With Step version 24, a new rule-based mechanism is being introduced, which allows users to define flexible reactions to various events.

In a nutshell, rules allow you to define when to react to specific events (conditions), and how (actions).

The following illustration presents the process in a simplified, informal form:

Events

Events are automatically generated by the Step environment and fed into the alerting rules evaluation component. Events contain further details about what happened, in the form of Bindings. These bindings can be used during rule evaluation, e.g. to express conditions based on the value of individual bindings. Furthermore, the bindings are also available when actions are executed; for instance, a mail or webhook sent as a result of a rule can define a template of its content with placeholders that will be appropriately substituted with the concrete binding values.

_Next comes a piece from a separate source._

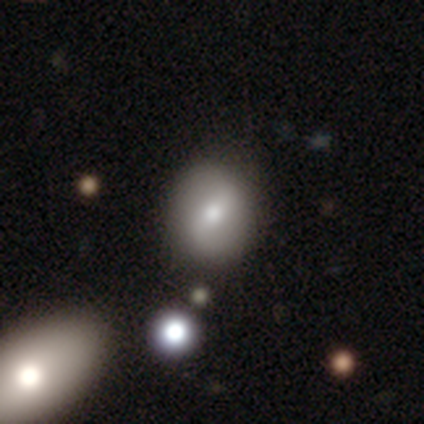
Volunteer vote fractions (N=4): smooth-or-featured: smooth: 50% (tied) | featured or disk: 50% (tied) | star or artifact: 0%
  how-rounded: in between: 100% | round: 0% | cigar-shaped: 0%
  merging: none: 100% | minor disturbance: 0% | major disturbance: 0% | merger: 0%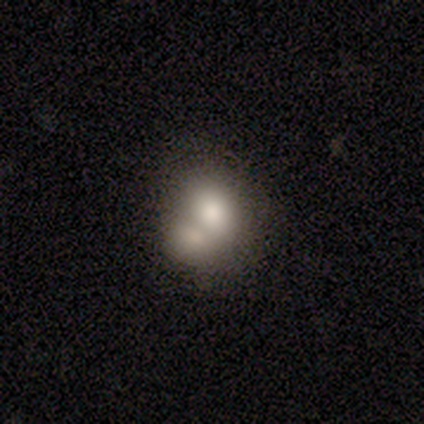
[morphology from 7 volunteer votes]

Events class hierarchy and bindings

Events are structured in a class hierarchy, where individual subclasses add more specialized bindings depending on their context.

Only the leaf classes are actually instantiated (emitted) by the system, but they can conceptually be treated as any of their respective superclasses, and contain all their superclasses’ bindings.

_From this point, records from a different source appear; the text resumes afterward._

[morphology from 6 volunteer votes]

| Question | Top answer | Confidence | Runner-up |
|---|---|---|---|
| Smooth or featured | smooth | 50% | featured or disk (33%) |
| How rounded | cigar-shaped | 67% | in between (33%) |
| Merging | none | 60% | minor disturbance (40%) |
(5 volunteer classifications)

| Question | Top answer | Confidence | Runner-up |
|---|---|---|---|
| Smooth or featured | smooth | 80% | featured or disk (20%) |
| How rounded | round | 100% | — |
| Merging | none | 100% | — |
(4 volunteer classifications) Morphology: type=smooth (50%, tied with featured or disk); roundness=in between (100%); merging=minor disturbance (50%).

Please note that for simplicity, only three types of bindings are supported: strings, lists of strings, and maps with string keys and string values.

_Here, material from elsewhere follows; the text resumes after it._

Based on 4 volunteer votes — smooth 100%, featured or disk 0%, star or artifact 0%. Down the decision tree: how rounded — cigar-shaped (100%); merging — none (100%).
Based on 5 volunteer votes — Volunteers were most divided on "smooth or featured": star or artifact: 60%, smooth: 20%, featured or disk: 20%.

Event class	Binding (Type)	Description
AlertingEvent		Base class of all alerting events
	eventClass (String)	Concrete class of the event
	eventClasses (List)	All classes of the event (including superclasses)
	controllerUrl (String)	URL of the Step controller
	projectId (String)	ID of the Step project in which the event occurred
	projectName (String)	Name of the Step project in which the event occurred
	eventSummary (String)	Short human-readable summary/title of the event
ExecutionEvent	(extends AlertingEvent)	Base class of execution events
	executionId (String)	ID of the execution
	executionDescription (String)	Description of the execution, e.g. plan name
	executionUrl (String)	URL of the execution
	executionUserName (String)	Step user who performed the execution
	executionParameters (Map)	Parameters of the execution
AbstractExecutionEndedEvent	(extends ExecutionEvent)	Base class of execution ended events
	executionStatus (String)	Execution status (e.g. PASSED, TECHNICAL_ERROR )
	errorSummary (String)	Human-readable error summary (if applicable)
	errorCodes (List)	Error codes (if applicable)
ExecutionEndedEvent	(extends AbstractExecutionEvent)	Regular execution ended (e.g. plan was executed) Triggered after the execution of a plan.
ScheduledExecutionEndedEvent	(extends AbstractExecutionEvent)	Scheduled execution ended Triggered after each execution of a schedule.
	scheduleId (String)	ID of the schedule that triggered the execution
	scheduleName (String)	Name of the schedule that triggered the execution
	scheduleStatus (String)	Status of the schedule (after this execution)
	scheduleSucceeded (String)	Boolean indicating whether schedule is considered successful (true/false)
	assertionPlanExecutionStatus (String)	Status of the assertion plan execution (if applicable)
	assertionPlanExecutionUrl (String)	URL of the assertion plan execution (if applicable)
	assertionPlanErrorSummary (String)	Error summary of the assertion plan execution (if applicable)
	assertionPlanErrorCodes (List)	Error codes of the assertion plan execution (if applicable)
IncidentEvent	(extends AlertingEvent)	Base class of incident events
	incidentId (String)	ID of the incident
	incidentUrl (String)	URL of the incident
	incidentStatus (String)	Status of the incident (OPEN/CLOSED)
	incidentTitle (String)	Incident title
	incidentCauseEventClass (String)	Concrete class of the event that caused the incident event
	incidentCauseEventClasses (List)	All classes of the event that caused the incident event
	See further notes in description below
IncidentOpenedEvent	(extends IncidentEvent)	An incident was opened Triggered after the opening of an incident.
IncidentClosedEvent	(extends IncidentEvent)	An incident was closed Triggered after the closing of an incident.
IncidentRecordedEvent	(extends IncidentEvent)	An already-open incident reoccurred Triggered after re-observing a related event.

Notes

IncidentEvent instances will also copy most of the bindings of their causing event. For instance, if an incident was opened in response to a ScheduledExecutionEndedEvent, it will also contain the scheduleName etc. bindings.
IncidentRecordedEvents are only informational and do not change the status of incidents. They are emitted when an incident would have been opened, but such an incident is already open. In this case, the occurrence is added as an informational entry to the existing incident.
After a schedule is executed, the system emits two events: one ExecutionEndedEvent related to the actual plan that was executed, and one ScheduledExecutionEndedEvent related to the schedule itself. These events do not necessarily have the same result status, because the schedule may be subject to the evaluation of an Assertion Plan which determines its status, independently of the status of the underlying plan.
The bindings can be evaluated in conditions, and actions. See the section on Binding Evaluation for more details.

Rules

As mentioned above, Step generates events automatically as they occur in the system. All events are fed into the alerting rules subsystem, but actions are only taken for events which specifically match the defined rules.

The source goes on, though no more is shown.